Apteryx littoralis Temporal range: Pleistocene Calabrian PreꞒ Ꞓ O S D C P T J K Pg N

Scientific classification
- Kingdom: Animalia
- Phylum: Chordata
- Class: Aves
- Infraclass: Palaeognathae
- Order: Apterygiformes
- Family: Apterygidae
- Genus: Apteryx
- Species: †A. littoralis
- Binomial name: †Apteryx littoralis Tennyson & Tomotani, 2021

= Apteryx littoralis =

- Genus: Apteryx
- Species: littoralis
- Authority: Tennyson & Tomotani, 2021

Extinct species of kiwi

Apteryx littoralis (meaning "kiwi of the shore") is an extinct species of kiwi from New Zealand's North Island.
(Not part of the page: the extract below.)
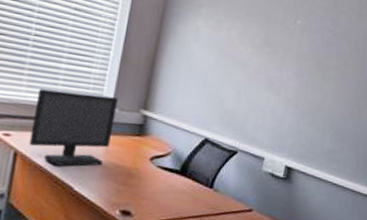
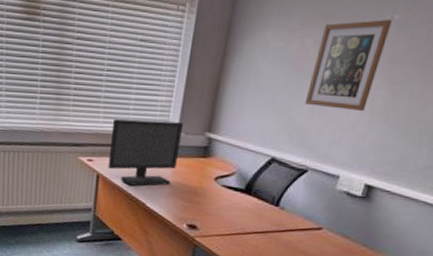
wall art: none [232,20,296,99] -> present [304,20,392,112]

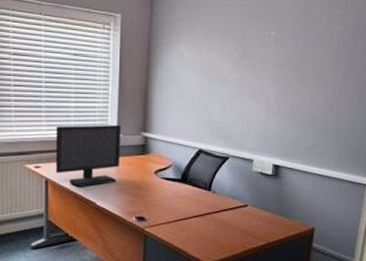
wall art: present [304,20,392,112] -> none [218,35,270,107]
The species was first described in 2021 based on the holotype (NMNZ S.36731), a complete left tarsometatarsus that was found in the Pleistocene (Calabrian)-aged Rangitikei Formation (Kaimatira Pumice Sand).

==Discovery and naming==
The holotype, NMNZ S.36731, was discovered in 1998 in a strata of the Rangitikei Formation known as the Kaimatira Pumice Sand, near Marton, North Island. NMNZ S.36731 was compared to 161 other tarsometatarsi from other extant kiwi species and the species Apteryx littoralis was named and described by Tennyson & Tomotani in 2021.

==Description==
A. littoralis is the second oldest record of kiwi known to date and is also the only known extinct species belonging to the Apteryx genus and is one of two known extinct kiwi species – the other is Proapteryx micromeros. A. littoralis most closely resembles A. rowi and A. mantelli in size and shape, but differs in being stouter, with proportionally narrower proximal and distal ends. A. littoralis was also likely around the same size as A. mantelli, making it around 40 cm tall when fully grown. Based on this, A. littoralis demonstrates a relatively conservative kiwi morphology since the mid-Pleistocene.

==Paleobiology==
Based on where the holotype was discovered, Apteryx littoralis was probably restricted to a coastal region due to volcanic activity in the central North Island, restricting its range and habitat to a small region of the island.

==Extinction==
It is unknown when A. littoralis went extinct, although it disappears from the fossil record around 771,000 years ago, at the end of the Calabrian stage of the Pleistocene. This is likely because rocks from the Rangitikei Formation, where A. littorallis was discovered, stopped being deposited after the Calabrian.